An unusual presentation of osteogenesis imperfecta type I
Marta Rebelo, Jandira Lima, José Diniz Vieira, José Nascimento Costa
Department of Internal Medicine, University Hospital of Coimbra, Coimbra, Portugal
Abstract: Osteogenesis imperfecta (OI) is a rare inherited disorder with a broad spectrum of clinical and genetic variability. The genetic diversity involves, in the majority of the cases, mutations in one of the genes that encodes the type 1 collagen protein (COL1 A1 and COL1 A2), but it is not a requirement for the diagnosis.

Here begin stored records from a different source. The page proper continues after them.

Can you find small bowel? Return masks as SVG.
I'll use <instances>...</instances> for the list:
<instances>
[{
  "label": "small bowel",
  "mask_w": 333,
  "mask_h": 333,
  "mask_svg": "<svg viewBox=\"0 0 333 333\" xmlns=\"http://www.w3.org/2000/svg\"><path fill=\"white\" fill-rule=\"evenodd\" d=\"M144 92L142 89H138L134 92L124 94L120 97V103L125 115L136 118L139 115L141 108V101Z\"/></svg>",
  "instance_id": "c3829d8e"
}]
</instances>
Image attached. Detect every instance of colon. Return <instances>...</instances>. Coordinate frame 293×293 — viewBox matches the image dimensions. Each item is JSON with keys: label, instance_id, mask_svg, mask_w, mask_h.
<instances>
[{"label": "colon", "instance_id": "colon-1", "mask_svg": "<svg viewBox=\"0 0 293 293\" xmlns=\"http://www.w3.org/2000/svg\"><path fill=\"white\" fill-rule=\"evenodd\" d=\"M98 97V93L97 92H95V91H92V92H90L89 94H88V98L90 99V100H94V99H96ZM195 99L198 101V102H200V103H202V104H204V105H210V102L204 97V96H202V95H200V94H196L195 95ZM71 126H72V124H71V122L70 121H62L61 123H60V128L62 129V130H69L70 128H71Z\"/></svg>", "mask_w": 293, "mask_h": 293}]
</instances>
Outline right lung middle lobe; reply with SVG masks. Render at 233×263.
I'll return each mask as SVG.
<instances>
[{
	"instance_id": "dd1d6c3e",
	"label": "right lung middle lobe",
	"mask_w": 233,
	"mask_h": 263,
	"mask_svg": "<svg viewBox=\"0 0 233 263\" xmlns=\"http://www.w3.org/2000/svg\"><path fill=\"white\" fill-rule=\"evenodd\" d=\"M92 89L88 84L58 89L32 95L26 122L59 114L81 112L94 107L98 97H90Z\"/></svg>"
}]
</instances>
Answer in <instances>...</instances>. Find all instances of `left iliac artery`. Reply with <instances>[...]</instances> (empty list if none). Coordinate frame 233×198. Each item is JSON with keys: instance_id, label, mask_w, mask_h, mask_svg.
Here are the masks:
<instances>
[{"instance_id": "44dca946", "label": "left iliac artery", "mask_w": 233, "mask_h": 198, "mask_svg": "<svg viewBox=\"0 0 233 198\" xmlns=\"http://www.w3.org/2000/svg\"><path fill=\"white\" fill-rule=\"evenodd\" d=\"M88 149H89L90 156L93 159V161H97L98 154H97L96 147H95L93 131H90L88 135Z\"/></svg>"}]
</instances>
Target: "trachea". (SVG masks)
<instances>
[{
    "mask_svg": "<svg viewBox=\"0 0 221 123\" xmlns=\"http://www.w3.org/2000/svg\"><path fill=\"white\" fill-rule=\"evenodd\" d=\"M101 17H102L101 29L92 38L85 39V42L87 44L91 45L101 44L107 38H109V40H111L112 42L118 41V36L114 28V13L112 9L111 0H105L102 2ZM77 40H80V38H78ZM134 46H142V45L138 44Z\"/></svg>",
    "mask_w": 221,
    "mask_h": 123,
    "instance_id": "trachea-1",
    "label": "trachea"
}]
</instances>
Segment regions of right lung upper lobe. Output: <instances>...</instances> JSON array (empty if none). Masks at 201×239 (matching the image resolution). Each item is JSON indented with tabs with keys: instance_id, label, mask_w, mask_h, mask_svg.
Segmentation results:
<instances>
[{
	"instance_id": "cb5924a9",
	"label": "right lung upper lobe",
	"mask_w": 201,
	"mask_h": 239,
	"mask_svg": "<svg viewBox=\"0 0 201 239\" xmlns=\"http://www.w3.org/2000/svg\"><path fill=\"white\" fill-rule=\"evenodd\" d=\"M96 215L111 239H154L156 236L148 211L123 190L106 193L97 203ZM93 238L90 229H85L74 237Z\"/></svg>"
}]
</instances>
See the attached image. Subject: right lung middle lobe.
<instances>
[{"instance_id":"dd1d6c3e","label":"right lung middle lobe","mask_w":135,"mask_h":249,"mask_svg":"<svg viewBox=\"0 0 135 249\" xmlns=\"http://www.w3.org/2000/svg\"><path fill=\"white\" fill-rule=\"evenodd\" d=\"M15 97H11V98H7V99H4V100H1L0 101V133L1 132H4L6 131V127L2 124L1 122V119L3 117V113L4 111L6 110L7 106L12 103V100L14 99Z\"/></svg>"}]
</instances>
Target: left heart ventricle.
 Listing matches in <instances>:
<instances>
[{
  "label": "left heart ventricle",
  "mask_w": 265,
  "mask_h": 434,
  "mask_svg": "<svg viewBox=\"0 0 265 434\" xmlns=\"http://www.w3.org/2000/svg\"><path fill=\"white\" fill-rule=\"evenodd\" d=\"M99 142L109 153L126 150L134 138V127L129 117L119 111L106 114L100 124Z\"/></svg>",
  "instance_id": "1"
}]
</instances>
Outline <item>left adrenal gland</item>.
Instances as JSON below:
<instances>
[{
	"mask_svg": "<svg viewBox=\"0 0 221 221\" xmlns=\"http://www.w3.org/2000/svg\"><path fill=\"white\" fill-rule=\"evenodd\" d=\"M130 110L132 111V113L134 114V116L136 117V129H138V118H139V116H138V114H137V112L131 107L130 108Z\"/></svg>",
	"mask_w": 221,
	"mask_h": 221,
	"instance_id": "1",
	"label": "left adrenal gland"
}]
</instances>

The most benign form is OI type I. The authors present a case report of a 25-year-old woman who had severe low back pain associated with incapacity to walk and breast-feed post-partum. Symptoms developed 2 weeks after delivery. The radiological examination revealed severe osteoporosis with no abnormalities in the laboratory findings. The clinical signs and a positive personal and family history of multiple fractures in childhood suggested OI type I, although other diagnosis, such as pregnancy-associated osteoporosis, was also considered. The atypical presentation of this rare disorder in adulthood calls attention to the need for early diagnosis for prompt treatment. Treatment of OI is never curative, but it improves the quality of the patient’s life.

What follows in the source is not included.